Entangled quantum photons react to Earth’s rotation
Entangled quantum photons react to Earth’s rotation

A pioneering experiment led by the University of Vienna has made it possible to measure the effect of the Earth’s rotation on quantum entangled photons.

The work, published in Science Advances, represents a significant achievement that pushes the limits of rotation sensitivity in entanglement-based sensors, which could lay the groundwork for further exploration at the intersection between quantum mechanics and general relativity.

Sagnac optical interferometers are the most sensitive devices to rotations. They have been fundamental to our understanding of fundamental physics since the early years of the last century, helping to establish Einstein’s special theory of relativity. Today, their unparalleled precision makes them the definitive tool for measuring rotational speeds, limited only by the limits of classical physics.

Interferometers that employ quantum entanglement have the potential to break those limits. If two or more particles are entangled, only the overall state is known, while the state of the individual particle remains undetermined until measurement. This can be used to obtain more information per measurement than would be possible without it. However, the promised quantum leap in sensitivity has been hampered by the extremely delicate nature of entanglement. This is where the Vienna experiment made a difference.

The researchers built a giant fiber-optic Sagnac interferometer and kept the noise low and stable for several hours. This enabled the detection of enough high-quality entangled photon pairs to exceed the rotational precision of previous quantum optical Sagnac interferometers by a thousand-fold.

In a Sagnac interferometer, two particles traveling in opposite directions of a rotating closed path reach the starting point at different times. With two entangled particles, things get ‘ghostly’: they behave like a single particle testing both directions simultaneously while accruing twice the time delay compared to the no-entanglement scenario.

This unique property is known as super-resolution. In the actual experiment, two entangled photons propagated inside a 2-kilometer-long optical fiber wound into a huge coil, resulting in an interferometer with an effective area of ​​more than 700 square meters.

A major hurdle the researchers faced was isolating and extracting the Earth’s constant rotation signal. “The heart of the matter lies in establishing a reference point for our measurement, where the light is not affected by the Earth’s rotation effect. Given our inability to stop the Earth’s rotation, we devised an alternative solution: dividing the optical fiber into two coils of equal length and connect them using an optical switch,” explains lead author Raffaele Silvestri.

By turning the switch on and off, the researchers were able to effectively cancel the rotation signal at will, which also allowed them to extend the stability of their large apparatus. “Basically, we have tricked light into thinking it is in a non-rotating universe,” Silvestri says in a statement.

The experiment, which was carried out as part of the TURIS research network sponsored by the University of Vienna and the Austrian Academy of Sciences, has successfully observed the effect of the Earth’s rotation in a state of two-photon maximum entanglement.

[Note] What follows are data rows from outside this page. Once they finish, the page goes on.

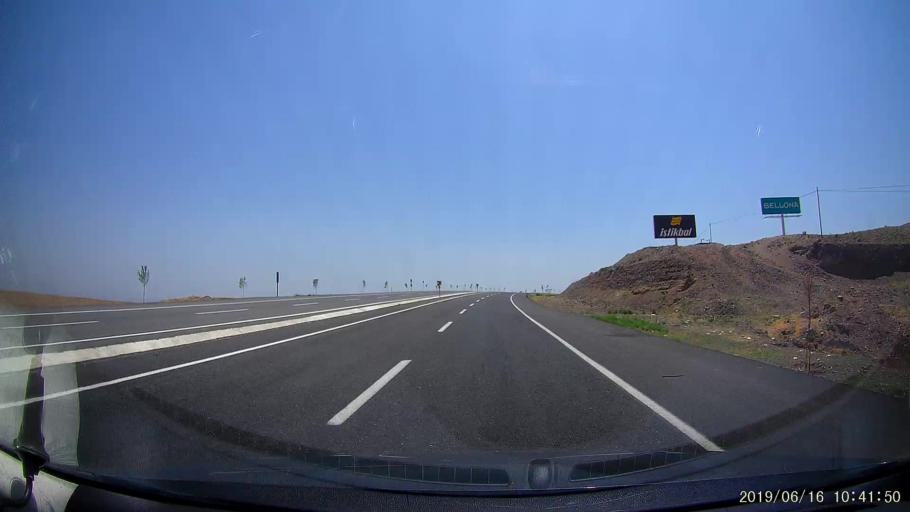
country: AM
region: Armavir
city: Shenavan
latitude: 40.0455
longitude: 43.7931
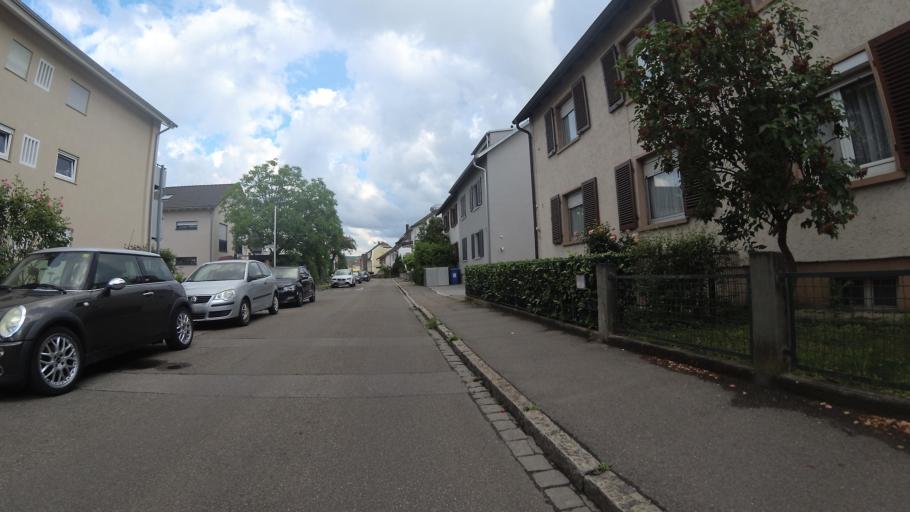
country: DE
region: Baden-Wuerttemberg
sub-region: Freiburg Region
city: Weil am Rhein
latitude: 47.5931
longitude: 7.6263
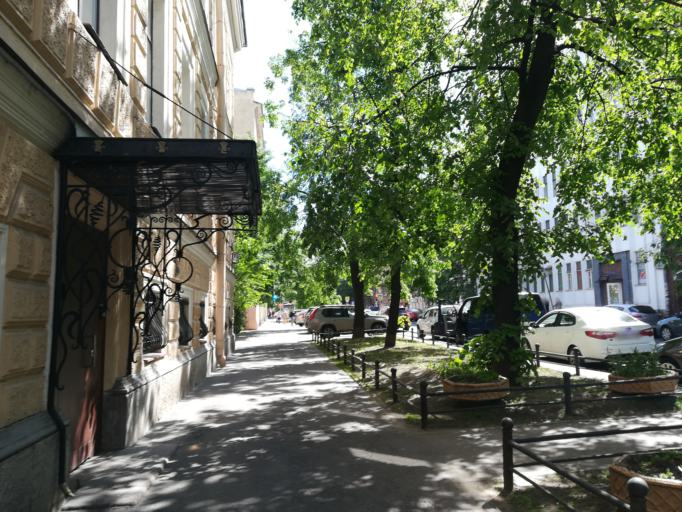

This confirms the interaction between rotating reference frames and quantum entanglement, as described in Einstein’s special theory of relativity and quantum mechanics, with a thousand-fold better precision compared to previous experiments.

“This represents a significant milestone since, a century after the first observation of Earth’s rotation with light, single photon entanglement has finally entered the same sensitivity regimes,” says Haocun Yu, who worked on this experiment as a Marie-Curie postdoctoral fellow.

“I believe our result and methodology will lay the foundation for future improvements in the rotation sensitivity of entanglement-based sensors. This could pave the way for future experiments testing the behavior of quantum entanglement across space-time curves.” , adds Philip Walther.